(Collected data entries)
^^^^^^^^^^^^^^^^
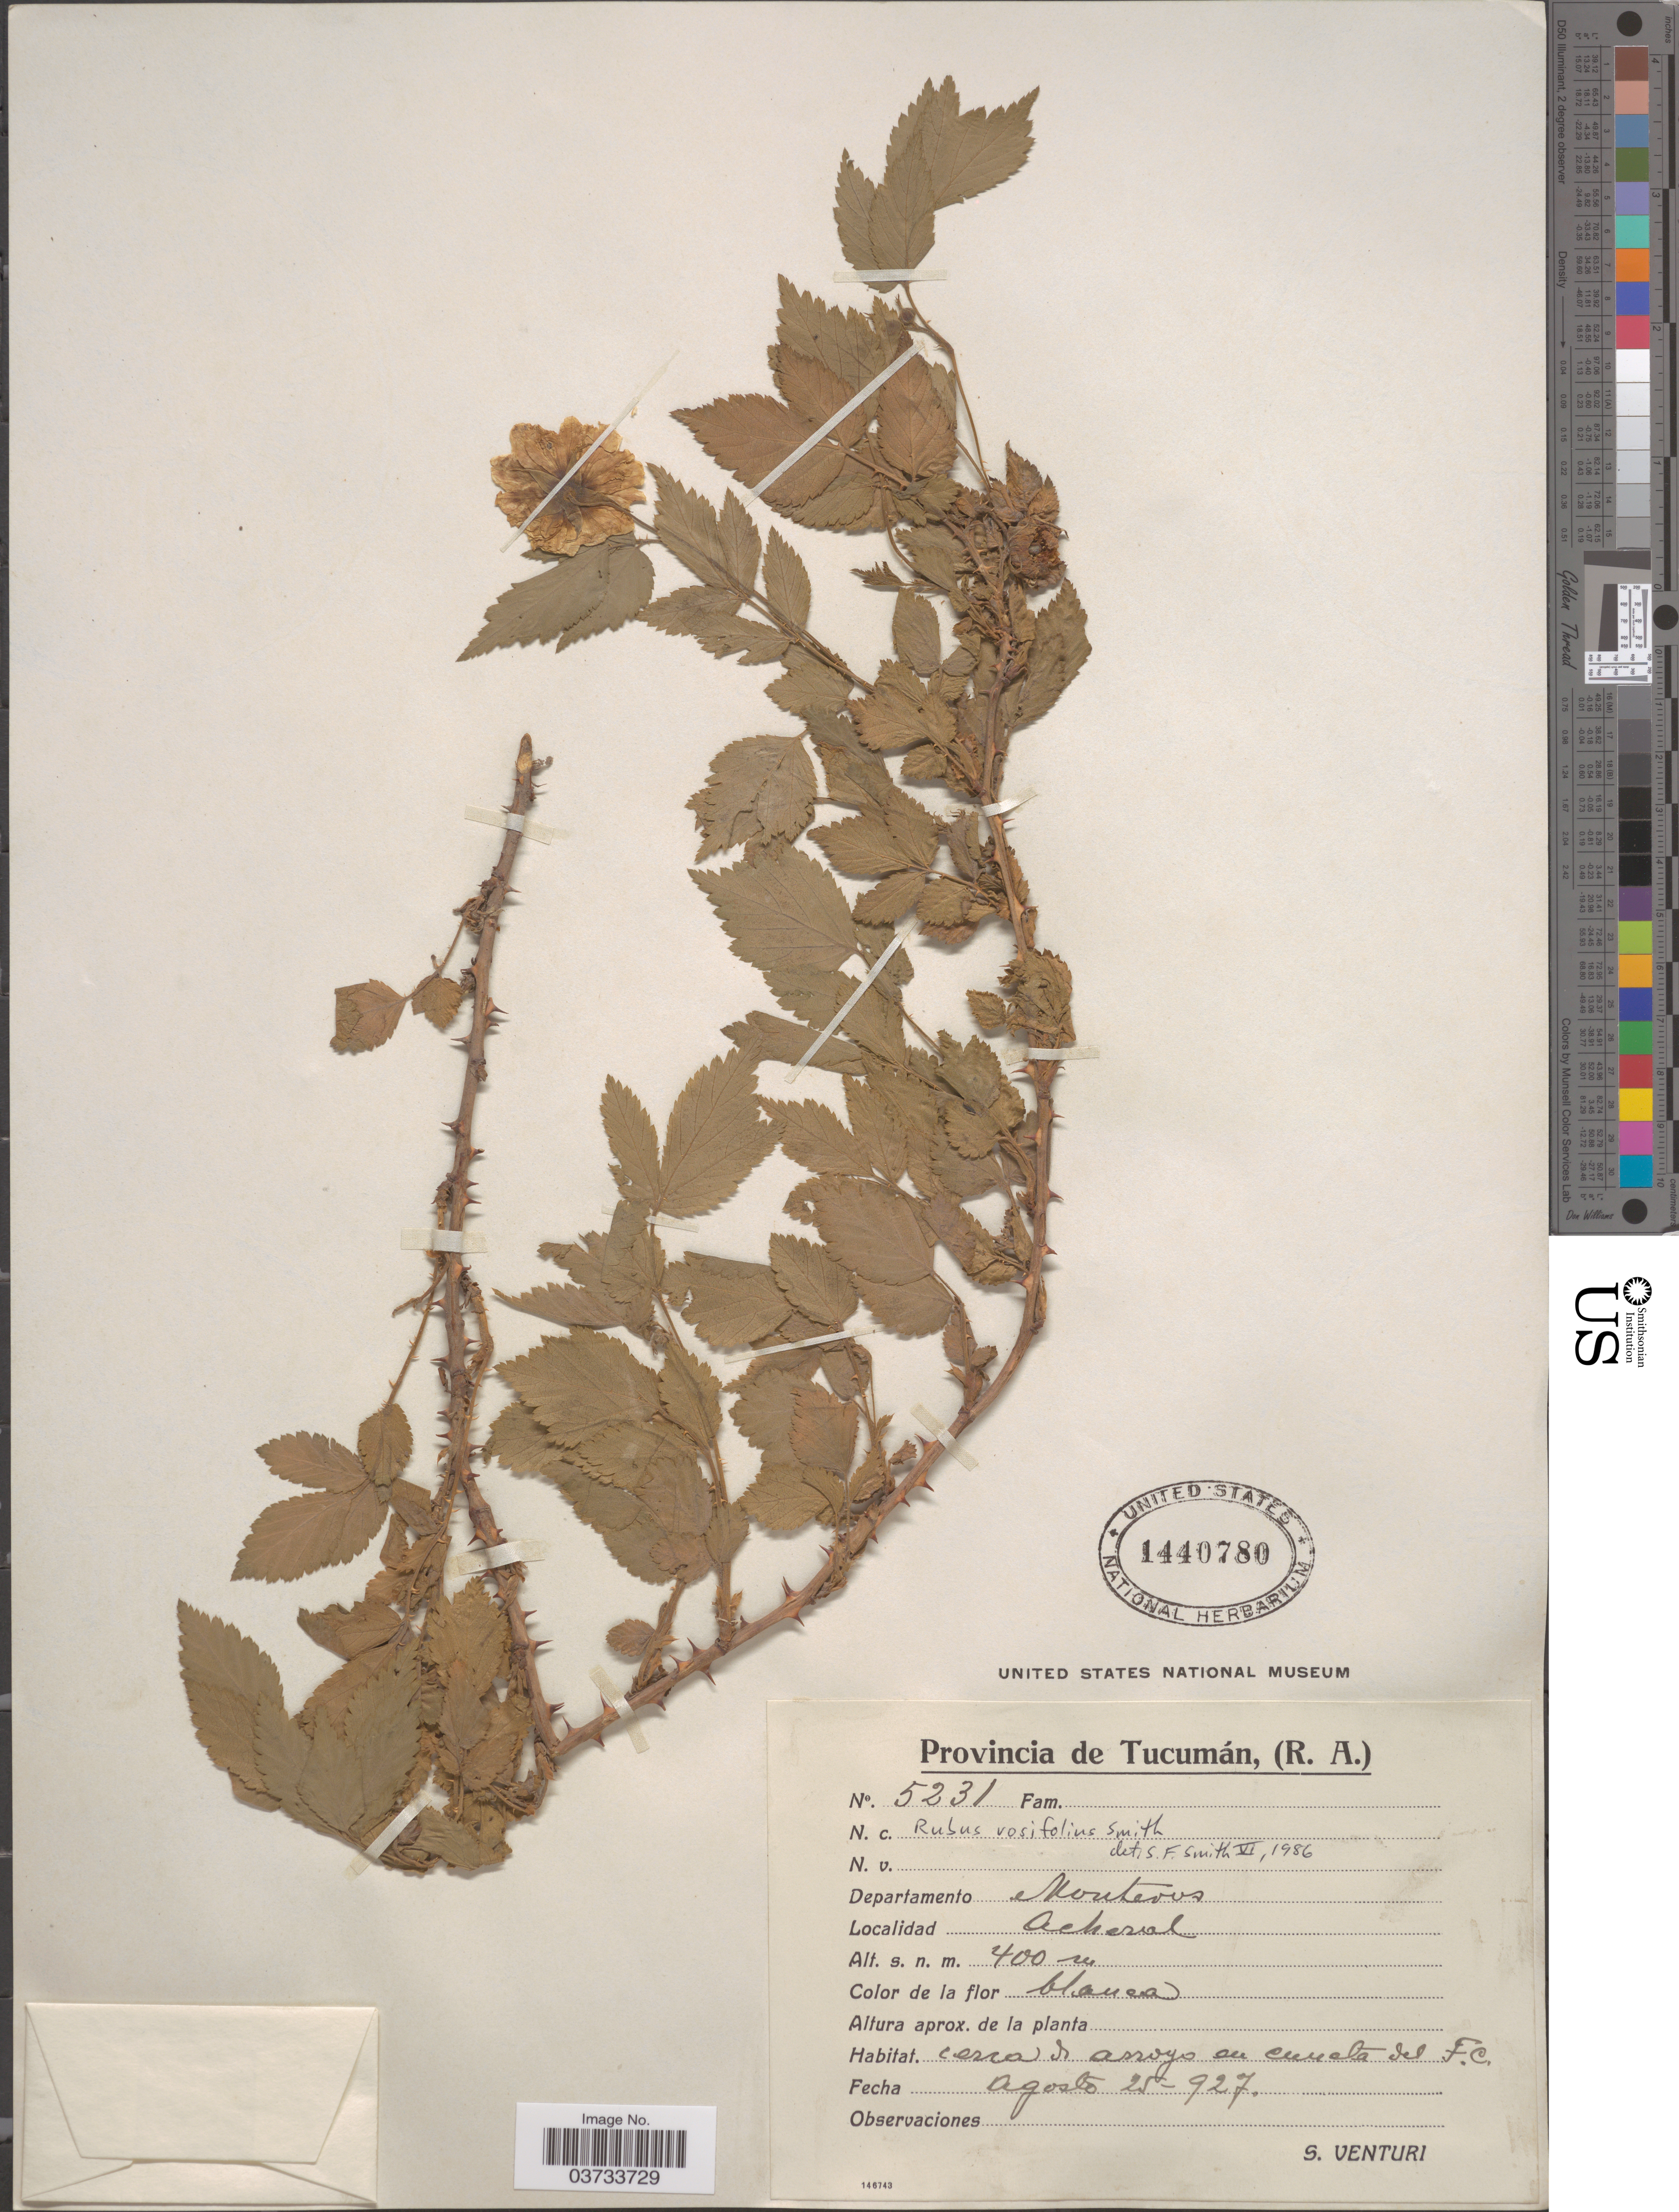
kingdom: Plantae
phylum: Tracheophyta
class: Magnoliopsida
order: Rosales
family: Rosaceae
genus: Rubus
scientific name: Rubus rosifolius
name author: Sm.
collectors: S. Venturi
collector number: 5231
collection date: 1927-08-25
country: Argentina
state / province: Tucuman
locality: Departamento Monteros. Acheral.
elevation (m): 400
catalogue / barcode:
^^^^^^^^^^^^^^^^
#### Set task:
Rewrite the entries with "collection date" changed to "date collected" and everything else left unchanged. Leave the pictures out.

#### Exercise result:
kingdom: Plantae
phylum: Tracheophyta
class: Magnoliopsida
order: Rosales
family: Rosaceae
genus: Rubus
scientific name: Rubus rosifolius
name author: Sm.
collectors: S. Venturi
collector number: 5231
date collected: 1927-08-25
country: Argentina
state / province: Tucuman
locality: Departamento Monteros. Acheral.
elevation (m): 400
catalogue / barcode:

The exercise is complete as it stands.